A dieta fornecida a esses pacientes deve ser rica em proteínas, em virtude da considerável necessidade desse nutriente na alimentação dos gatos7. Essa necessidade proteica elevada também os torna suscetíveis à perda de massa muscular magra durante a inanição, o que precisa ser evitado, sempre que possível. Além disso, a anorexia pode resultar em uma diminuição no consumo de determinados aminoácidos, como arginina e metionina, o que pode levar à lipidose hepática, uma vez que esses aminoácidos são essenciais para a formação de apoliproteínas. Tais apoliproteínas, por sua vez, participam da redistribuição da gordura do fígado para outros órgãos do corpo.

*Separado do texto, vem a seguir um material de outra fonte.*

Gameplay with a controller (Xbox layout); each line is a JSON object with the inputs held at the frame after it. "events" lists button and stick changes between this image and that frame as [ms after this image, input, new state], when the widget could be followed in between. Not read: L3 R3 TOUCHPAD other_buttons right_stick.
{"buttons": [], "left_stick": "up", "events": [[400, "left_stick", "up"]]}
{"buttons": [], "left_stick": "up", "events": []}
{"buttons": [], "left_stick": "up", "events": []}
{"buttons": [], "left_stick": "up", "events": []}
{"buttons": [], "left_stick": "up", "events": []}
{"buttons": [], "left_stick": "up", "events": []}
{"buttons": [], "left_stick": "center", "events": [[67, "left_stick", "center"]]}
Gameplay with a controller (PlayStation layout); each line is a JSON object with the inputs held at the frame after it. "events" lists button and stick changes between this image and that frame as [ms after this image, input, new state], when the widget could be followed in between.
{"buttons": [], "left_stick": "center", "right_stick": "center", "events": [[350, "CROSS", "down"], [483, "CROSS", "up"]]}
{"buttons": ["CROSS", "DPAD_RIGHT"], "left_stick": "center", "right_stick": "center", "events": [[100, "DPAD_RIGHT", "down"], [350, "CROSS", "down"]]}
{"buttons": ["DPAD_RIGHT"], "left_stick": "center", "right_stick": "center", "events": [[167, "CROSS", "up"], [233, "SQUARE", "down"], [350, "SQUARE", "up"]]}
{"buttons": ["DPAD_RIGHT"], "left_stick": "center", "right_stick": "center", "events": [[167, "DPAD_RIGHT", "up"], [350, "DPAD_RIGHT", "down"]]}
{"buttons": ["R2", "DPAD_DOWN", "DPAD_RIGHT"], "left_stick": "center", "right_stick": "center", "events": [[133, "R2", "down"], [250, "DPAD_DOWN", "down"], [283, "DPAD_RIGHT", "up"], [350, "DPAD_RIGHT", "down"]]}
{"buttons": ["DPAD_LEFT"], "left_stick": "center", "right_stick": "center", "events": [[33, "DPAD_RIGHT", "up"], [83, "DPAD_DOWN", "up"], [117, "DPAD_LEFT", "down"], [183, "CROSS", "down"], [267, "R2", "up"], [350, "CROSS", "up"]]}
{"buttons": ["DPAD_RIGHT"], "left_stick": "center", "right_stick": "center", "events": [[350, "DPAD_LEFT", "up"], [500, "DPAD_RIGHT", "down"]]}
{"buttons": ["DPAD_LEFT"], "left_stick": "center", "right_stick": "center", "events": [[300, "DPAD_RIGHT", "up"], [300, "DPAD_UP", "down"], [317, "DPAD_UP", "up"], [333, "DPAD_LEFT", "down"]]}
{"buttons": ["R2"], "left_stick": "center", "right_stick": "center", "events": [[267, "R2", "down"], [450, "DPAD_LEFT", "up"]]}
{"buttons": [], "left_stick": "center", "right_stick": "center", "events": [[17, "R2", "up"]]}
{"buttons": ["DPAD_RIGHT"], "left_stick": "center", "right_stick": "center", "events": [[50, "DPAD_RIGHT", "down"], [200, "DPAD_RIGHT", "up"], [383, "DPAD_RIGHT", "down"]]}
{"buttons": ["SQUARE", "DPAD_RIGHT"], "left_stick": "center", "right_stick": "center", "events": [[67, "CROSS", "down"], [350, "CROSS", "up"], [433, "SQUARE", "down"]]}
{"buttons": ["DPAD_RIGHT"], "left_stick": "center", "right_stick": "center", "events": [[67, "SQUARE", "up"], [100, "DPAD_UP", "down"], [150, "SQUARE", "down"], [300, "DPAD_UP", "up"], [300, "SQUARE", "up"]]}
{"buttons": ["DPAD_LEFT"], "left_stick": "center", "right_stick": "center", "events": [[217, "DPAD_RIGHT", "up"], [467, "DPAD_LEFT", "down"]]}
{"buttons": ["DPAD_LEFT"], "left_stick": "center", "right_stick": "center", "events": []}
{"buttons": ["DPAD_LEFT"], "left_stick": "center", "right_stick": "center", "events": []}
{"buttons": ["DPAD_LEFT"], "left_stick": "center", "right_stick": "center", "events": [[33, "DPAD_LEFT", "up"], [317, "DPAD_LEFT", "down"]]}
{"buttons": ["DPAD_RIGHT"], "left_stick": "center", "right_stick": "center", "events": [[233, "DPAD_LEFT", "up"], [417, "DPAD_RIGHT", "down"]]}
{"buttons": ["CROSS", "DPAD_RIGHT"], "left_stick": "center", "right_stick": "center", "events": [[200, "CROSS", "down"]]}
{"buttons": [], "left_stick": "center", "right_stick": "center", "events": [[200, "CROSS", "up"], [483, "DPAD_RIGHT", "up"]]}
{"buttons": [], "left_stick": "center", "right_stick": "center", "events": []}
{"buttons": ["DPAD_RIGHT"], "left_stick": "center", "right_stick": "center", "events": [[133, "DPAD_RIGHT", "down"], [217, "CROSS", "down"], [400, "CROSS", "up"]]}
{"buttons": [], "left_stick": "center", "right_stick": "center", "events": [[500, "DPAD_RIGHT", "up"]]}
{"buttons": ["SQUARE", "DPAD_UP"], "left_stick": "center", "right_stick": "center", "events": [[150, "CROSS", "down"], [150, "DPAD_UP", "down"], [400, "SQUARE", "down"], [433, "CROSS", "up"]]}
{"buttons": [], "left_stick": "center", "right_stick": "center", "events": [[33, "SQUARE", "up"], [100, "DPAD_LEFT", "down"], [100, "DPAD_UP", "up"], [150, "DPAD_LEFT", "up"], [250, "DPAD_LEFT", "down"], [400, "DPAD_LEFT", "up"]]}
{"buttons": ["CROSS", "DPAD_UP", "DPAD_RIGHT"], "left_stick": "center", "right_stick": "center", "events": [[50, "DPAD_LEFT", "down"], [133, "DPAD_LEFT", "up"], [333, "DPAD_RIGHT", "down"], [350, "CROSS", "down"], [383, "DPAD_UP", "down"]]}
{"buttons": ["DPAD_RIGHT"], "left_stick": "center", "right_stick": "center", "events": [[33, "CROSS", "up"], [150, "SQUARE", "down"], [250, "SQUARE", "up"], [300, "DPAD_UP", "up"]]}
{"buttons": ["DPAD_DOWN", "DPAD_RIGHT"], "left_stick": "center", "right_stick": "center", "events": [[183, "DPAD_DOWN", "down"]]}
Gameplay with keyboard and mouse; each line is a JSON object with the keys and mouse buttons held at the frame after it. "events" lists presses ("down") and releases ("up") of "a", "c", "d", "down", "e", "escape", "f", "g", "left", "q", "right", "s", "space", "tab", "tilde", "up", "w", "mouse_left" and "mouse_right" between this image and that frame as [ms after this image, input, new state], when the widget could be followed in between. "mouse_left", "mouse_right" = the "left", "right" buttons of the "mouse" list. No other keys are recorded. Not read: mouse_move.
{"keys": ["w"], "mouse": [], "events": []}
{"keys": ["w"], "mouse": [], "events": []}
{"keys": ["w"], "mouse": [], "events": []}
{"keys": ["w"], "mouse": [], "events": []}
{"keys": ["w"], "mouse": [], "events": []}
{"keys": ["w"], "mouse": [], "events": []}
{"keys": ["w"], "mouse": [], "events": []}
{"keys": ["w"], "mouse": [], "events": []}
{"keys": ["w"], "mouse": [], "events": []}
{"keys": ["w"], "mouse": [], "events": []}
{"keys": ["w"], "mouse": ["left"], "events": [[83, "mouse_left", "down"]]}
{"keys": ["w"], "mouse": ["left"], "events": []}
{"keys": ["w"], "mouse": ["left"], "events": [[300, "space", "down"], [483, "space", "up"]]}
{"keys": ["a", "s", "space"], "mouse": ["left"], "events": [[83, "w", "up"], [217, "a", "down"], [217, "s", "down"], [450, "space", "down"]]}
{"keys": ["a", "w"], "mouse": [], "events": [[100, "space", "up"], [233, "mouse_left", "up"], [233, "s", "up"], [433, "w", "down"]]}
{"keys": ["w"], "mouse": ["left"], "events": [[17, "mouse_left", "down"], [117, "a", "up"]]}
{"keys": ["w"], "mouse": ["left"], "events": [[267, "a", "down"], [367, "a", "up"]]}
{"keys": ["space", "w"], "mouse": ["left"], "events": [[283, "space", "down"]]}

Além disso, em pessoas com doenças graves, há um acúmulo de evidências de que outros nutrientes, como glutamina, triptofano e ácidos graxos, podem desempenhar um papel na modulação de mecanismos inflamatórios e imunomediados. A suplementação desses nutrientes críticos demonstrou estar associada à diminuição no tempo de internação hospitalar e a menores taxas de infecção 8. Observe, no entanto, que os gatos são capazes de digerir quantidades muito altas de gordura e, atualmente, não há evidências de que a restrição desse nutriente seja indicada em pacientes dessa espécie com pancreatite.
O clínico deve ser alertado para o fato de que a pancreatite em gatos pode causar sinais vagos e inespecíficos e, consequentemente, a doença pode ser subdiagnosticada. A pancreatite felina é essencialmente um diagnóstico clínico que se baseia na combinação de sinais clínicos, exames laboratoriais e achados ultrassonográficos. A intervenção precoce considerada deve melhorar as taxas de recuperação, e isso envolve o uso de medicação apropriada, incluindo analgesia e antibióticos, e a instituição de suporte nutricional adequado com dieta rica em proteínas administrada – sempre que possível – por via enteral.
Nivy R, Kaplanov A, Kuzi S, et al. A retrospective study of 157 hospitalized cats with pancreatitis in a tertiary care center: Clinical, imaging and laboratory findings, potential prognostic markers and outcome. J Vet Intern Med 2018;32(6):1874-1885. doi: 10.1111/jvim.15317. Epub 2018 Oct 13.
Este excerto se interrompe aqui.